Criminalité, incendie, gestion des forêts, marketing : la technologie des drones fascine autant qu’elle inquiète. Alors que la Belgique finalise son cadre légal, les entorses au respect à la vie privée planent au-dessus de nos têtes.

Ils ont le pouvoir de vous épier, de repérer des fauteurs de troubles ou de transcender le tournage d’un James Bond. Depuis quelques années, les drones – de l’anglais « faux bourdon » – connaissent un succès fulgurant. Surveillance policière, monitoring agricole, industriel, publicité… Cette technologie, réservée à de rares opérations il y a cinq ans, arrive aujourd’hui à maturité dans d’innombrables secteurs d’activité. Tant et si bien que la Commission européenne mise sur la création de 150 000 emplois nouveaux d’ici à 2050. Le marché mondial, dont le potentiel actuel se chiffre à 4 milliards d’euros, pourrait dépasser les 9 milliards en 2023 selon une étude de marché de Teal Group.

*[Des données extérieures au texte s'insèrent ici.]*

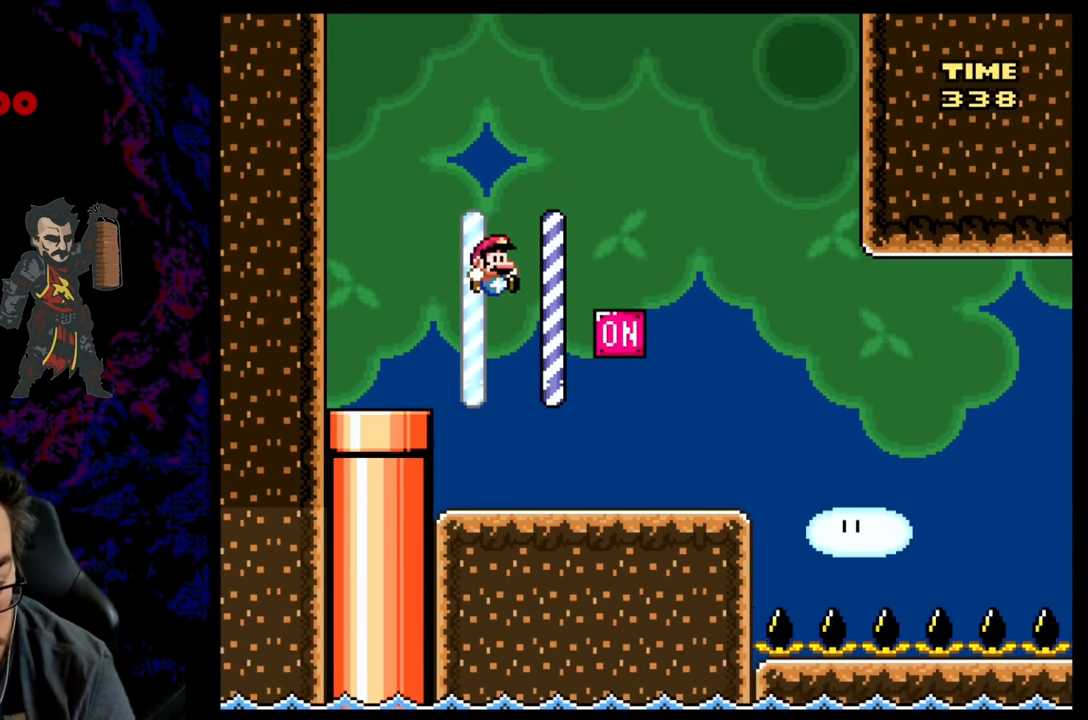
{"buttons": ["Y"], "events": [[167, "DPAD_RIGHT", "up"], [167, "DPAD_UP", "down"], [183, "DPAD_LEFT", "down"], [183, "DPAD_UP", "up"], [283, "B", "down"], [333, "DPAD_LEFT", "up"], [350, "DPAD_RIGHT", "down"], [483, "DPAD_RIGHT", "up"], [500, "B", "up"]]}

En Belgique, les ventes de mini quadrirotors à usage civil sont en constante progression, tandis que divers projets de recherche et développement voient le jour. Le ministre wallon de l’Economie, Jean-Claude Marcourt (PS), l’a souligné en commission le 7 octobre : la technologie pourrait même intégrer prochainement le pôle de compétitivité Skywin, qui accompagne le secteur aérospatial.

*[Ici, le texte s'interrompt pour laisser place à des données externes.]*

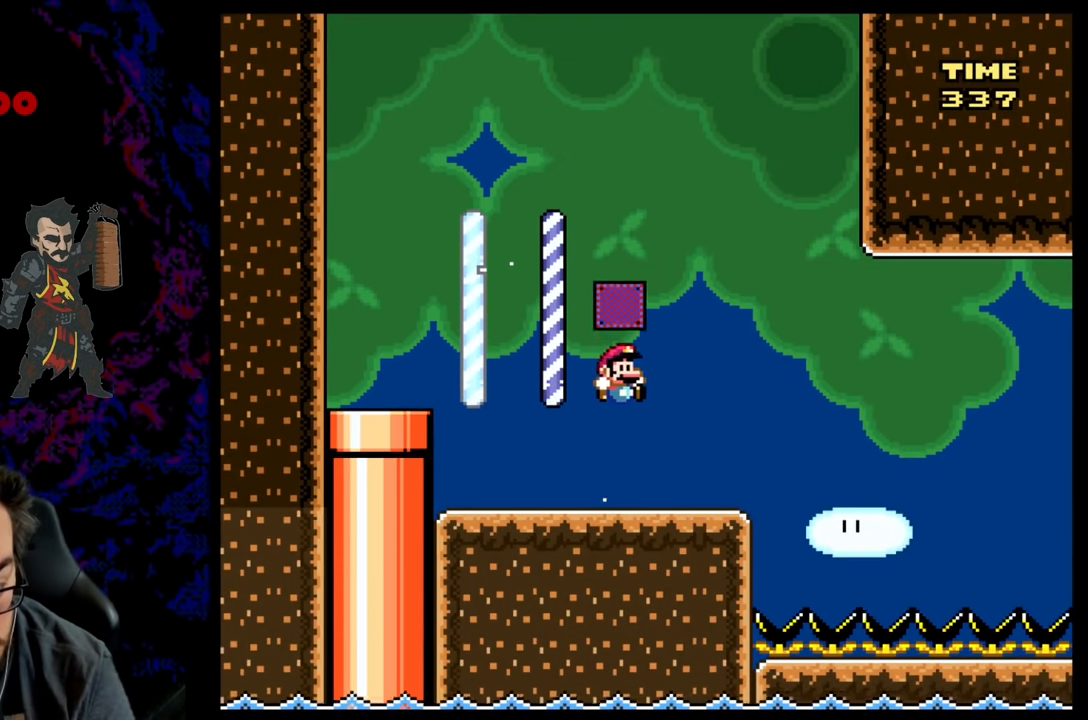
{"buttons": ["B", "Y", "DPAD_RIGHT"], "events": [[333, "B", "down"], [367, "DPAD_RIGHT", "down"]]}
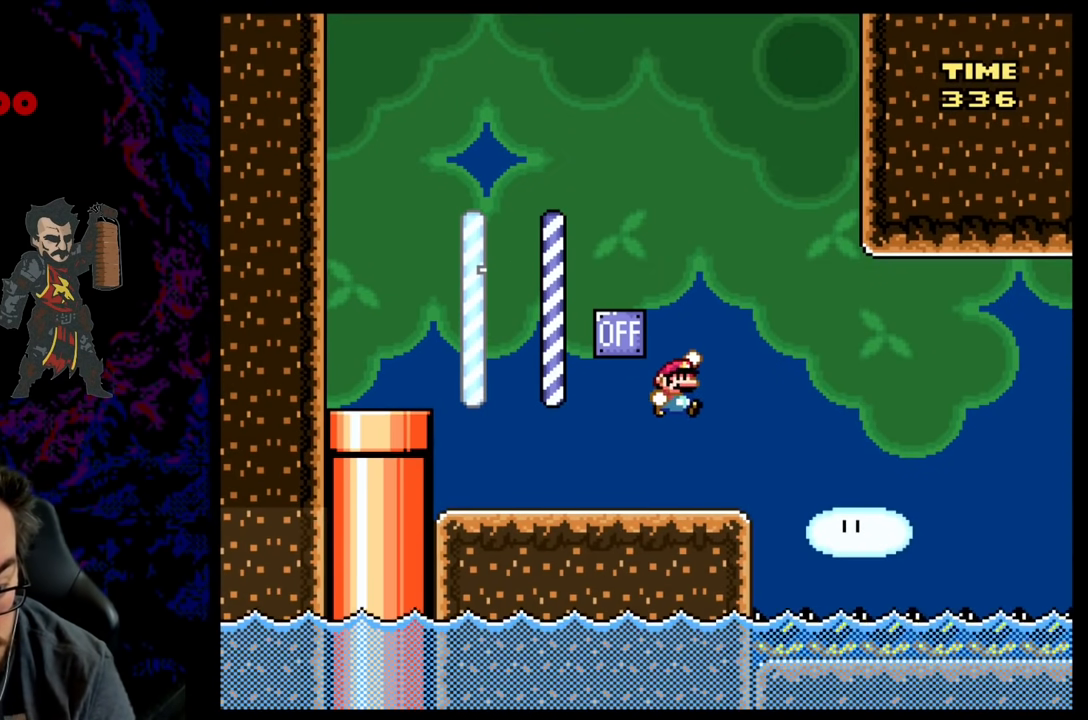
{"buttons": ["B", "Y", "DPAD_RIGHT"], "events": [[117, "B", "up"], [167, "B", "down"]]}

Et pourtant : l’utilisation de drones, à des fins privées ou commerciales, reste à ce jour strictement illégale en Belgique, hormis sur un terrain d’aéromodélisme. Seules les autorités militaires ou policières sont habilitées à y avoir recours pour des missions de surveillance, sous conditions et sous les contraintes d’une loi « Caméras » inadaptée à la révolution des aéronefs capables de filmer. L’Etat fédéral promet un arrêté royal depuis des mois pour encadrer l’usage de drones. Il en est toujours au stade des consultations, même si l’on en connaît les grandes lignes : les vols à portée visuelle ne seront tolérés qu’à une hauteur maximale de 60 mètres, en dehors des villes et des espaces aériens contrôlés. La Direction générale du transport aérien (DGTA) devra par ailleurs disposer d’un dossier technique et allouer un numéro d’immatriculation pour chaque drone. De son côté, l’utilisateur devra disposer d’une licence de « télépilote ».

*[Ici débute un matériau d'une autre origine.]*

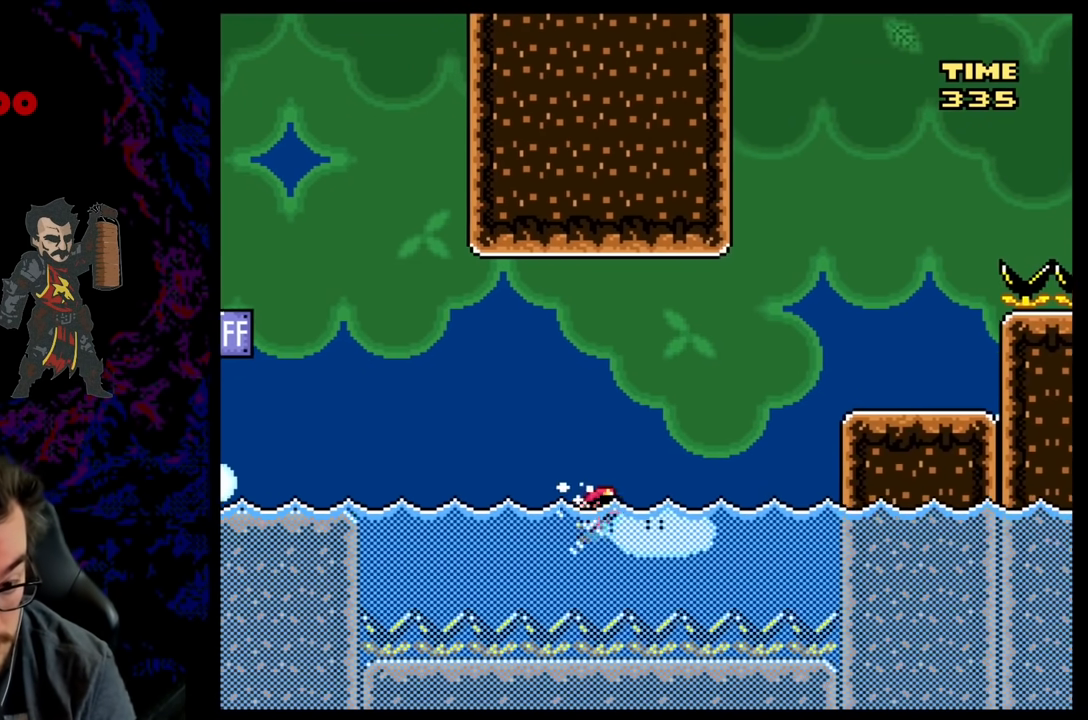
{"buttons": ["B", "Y", "DPAD_UP", "DPAD_RIGHT"], "events": [[217, "DPAD_UP", "down"], [233, "B", "down"]]}
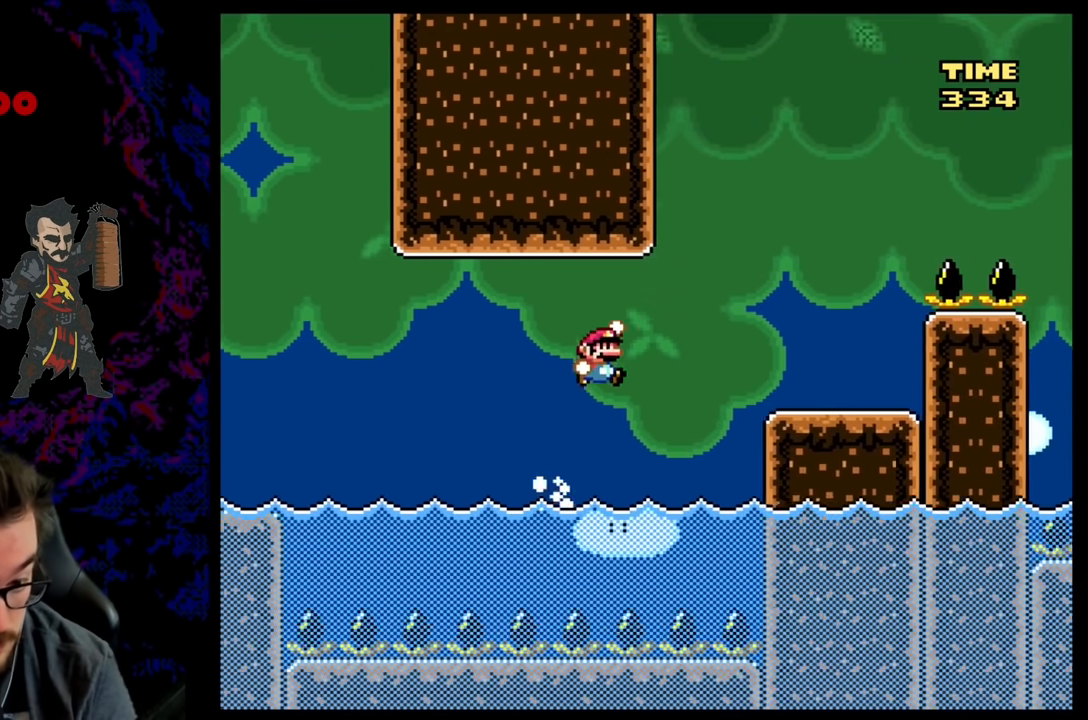
{"buttons": ["B", "Y", "DPAD_RIGHT"], "events": [[283, "B", "up"], [300, "DPAD_UP", "up"], [367, "DPAD_RIGHT", "up"], [367, "DPAD_UP", "down"], [383, "DPAD_LEFT", "down"], [383, "DPAD_UP", "up"], [483, "DPAD_LEFT", "up"], [483, "DPAD_RIGHT", "down"], [500, "B", "down"]]}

Mais l’engouement du gadget, associé à d’importantes retombées financières, incite certains entrepreneurs à enfreindre d’ores et déjà les règles, partiellement ou en totalité. D’où la naissance progressive d’un véritable marché noir, y compris en Wallonie. « Pour le moment, j’évite d’en faire la publicité, confie l’un d’entre eux. Je suis en rapport constant avec la DGTA et mes drones sont enregistrés. La plupart du temps, je demande des dérogations informelles pour effectuer mes prestations. Mais il m’arrive de travailler sans autorisation lorsque les clients sont pressés. » Parmi eux, des infographistes, des architectes, des producteurs de films ou des grandes entreprises soucieuses de booster leur image de marque dans les airs. Même dans l’illégalité, le carnet de commandes est bien rempli.